Eskiden kullanılan hammaddelerde miktarlar yüksekti; bir gram, yarım gram, 100 miligram... Şimdi mikrogramlar da tartılıyor. Bunu elle yapmanın imkânı yok. Yeni ihtiyaçlar onu gerektirdi, yeni hammaddeler daha güçlü. Bugün çok az havan işi var, onu da herhalde İstanbul’da en çok biz yapıyoruz. Bugün ben eczacılık anlamında en çok danışmanlık yapıyorum. Cumartesi günleri genelde randevu ile çalışır, ilaç danışmanlığı yaparım. Gelirler, reçetelerini okur, hastalığı tartışırlar, “Doktor doğru mu yaptı?”, “Eczacı doğru mu verdi”, “Sen ne dersin?” filan... Bu eczanede yaptığım araştırmaları devreye sokuyorum. Her ay üç-beş yeni ürün oluyor. Müşteriler lokantada “Bugün ne yemek var?” diye sordukları gibi, buraya gelip “Bugün hangi ürünler çıktı, neler var?” diye soruyorlar. Ben de anlatıyorum.

  • En çok da lavanta kolonyasını anlatmışsınızdır herhalde. Nedir meşhur Rebul Lavanta Kolonyası’nın hikâyesi?

Babam 1936 yılında, Mösyö Reboul’un Pendik’teki evinin bahçesinde yetiştirdiği lavantaları alır. Onlardan bir esans elde eder, bir kolonya yapar ve böylece başlar. Ancak böyle bir bahçeden, üç-beş dönümden alınacak esansla bugünlere gelmek imkânsız. Babam 1950’lerin başında Fransa’nın Grasse kentinden bir aileyle tanışıyor ve o ailenin bahçesinde yetişen lavantaları topluyor. Oradaki bir fabrikada esansa çevirtiyor. Biz lavantayı hâlâ aynı şehirden, aynı aileden alırız. Babam denetlemek için toplama esnasında orada olurdu, çünkü lavantalar günışığı görmeden toplanmalı, yoksa kokusu çıkmaz. Şu anda biz gidemiyoruz ama bir denetmen yolluyoruz.

  • Neden malzeme olarak lavantayı kullanmış? Lavanta nasıl bir çiçek?

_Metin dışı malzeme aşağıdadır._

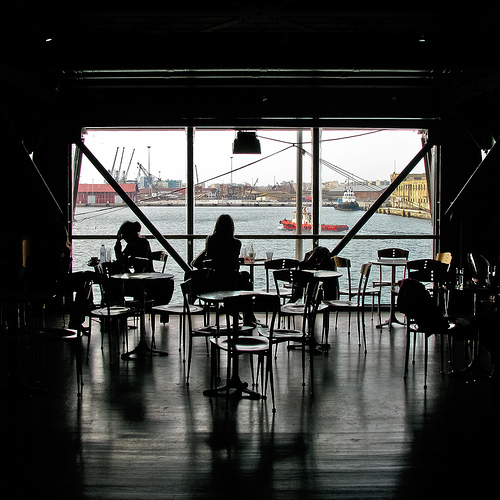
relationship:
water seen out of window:
[71, 202, 431, 303] [69, 125, 434, 305]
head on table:
[293, 248, 332, 289] [266, 258, 357, 308]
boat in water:
[276, 210, 356, 237] [76, 205, 436, 240]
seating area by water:
[76, 230, 421, 363] [199, 203, 260, 227]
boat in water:
[279, 207, 349, 231] [71, 202, 431, 303]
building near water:
[74, 173, 144, 210] [144, 213, 321, 258]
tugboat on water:
[266, 217, 374, 247] [201, 191, 333, 251]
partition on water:
[82, 196, 369, 210] [76, 199, 431, 290]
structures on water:
[117, 156, 281, 198] [223, 200, 341, 244]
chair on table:
[213, 293, 278, 414] [193, 285, 271, 405]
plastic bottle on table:
[97, 242, 109, 264] [85, 261, 170, 271]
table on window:
[369, 257, 410, 327] [69, 125, 434, 305]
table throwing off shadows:
[198, 288, 267, 400] [209, 395, 307, 493]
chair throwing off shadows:
[180, 276, 253, 398] [209, 395, 307, 493]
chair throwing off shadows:
[205, 291, 282, 415] [209, 395, 307, 493]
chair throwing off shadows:
[258, 274, 323, 388] [209, 395, 307, 493]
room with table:
[30, 97, 498, 469] [193, 285, 280, 405]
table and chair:
[193, 285, 280, 405] [257, 290, 336, 365]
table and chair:
[193, 285, 280, 405] [168, 279, 213, 351]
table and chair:
[193, 285, 280, 405] [213, 286, 309, 377]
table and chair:
[193, 285, 271, 405] [216, 287, 282, 411]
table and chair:
[193, 285, 271, 405] [176, 273, 236, 391]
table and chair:
[9, 261, 54, 319] [49, 266, 90, 366]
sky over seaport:
[175, 162, 225, 192] [83, 177, 470, 344]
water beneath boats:
[175, 198, 189, 248] [276, 214, 314, 235]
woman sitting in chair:
[188, 191, 244, 295] [175, 255, 199, 292]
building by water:
[381, 167, 430, 212] [164, 196, 176, 246]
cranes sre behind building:
[113, 152, 135, 174] [75, 182, 148, 212]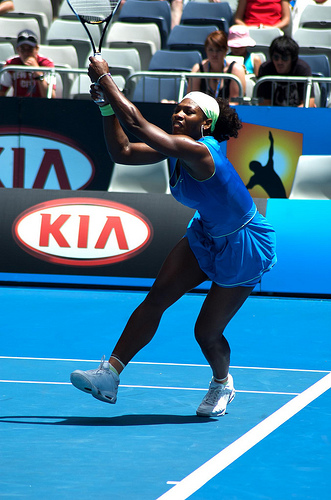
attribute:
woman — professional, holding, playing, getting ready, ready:
[70, 56, 277, 421]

Lavanta, Akdeniz sahillerinde, dağlarda yetişen bir yaban bitkisidir. Antiseptik özelliği vardır. Bir yaranın üstüne lavanta esansını dökerseniz, iyileştirici etkisini görürsünüz. Bir tek damlasını çayınıza dökerseniz, akşam güzel uyursunuz. Lavanta, sinirinize hâkim olmanıza yardımcı olur. Yastığa kolonyasını dökerseniz daha derin uyur, uykunuzu alarak uyanırsınız. Lavanta çok değişiktir. Ben sabahları duş yaptıktan sonra böyle dökünürüm, ondan sonra çıkarım evden.

  • Lavanta nasıl bu kadar benimsendi?

Müşterilerime hep şunu derim: Ihlamur, yasemin vs. pop müzik gibidir; bugün var, belki yarın yok... Lavanta ise bir klasik müziktir, modası yoktur.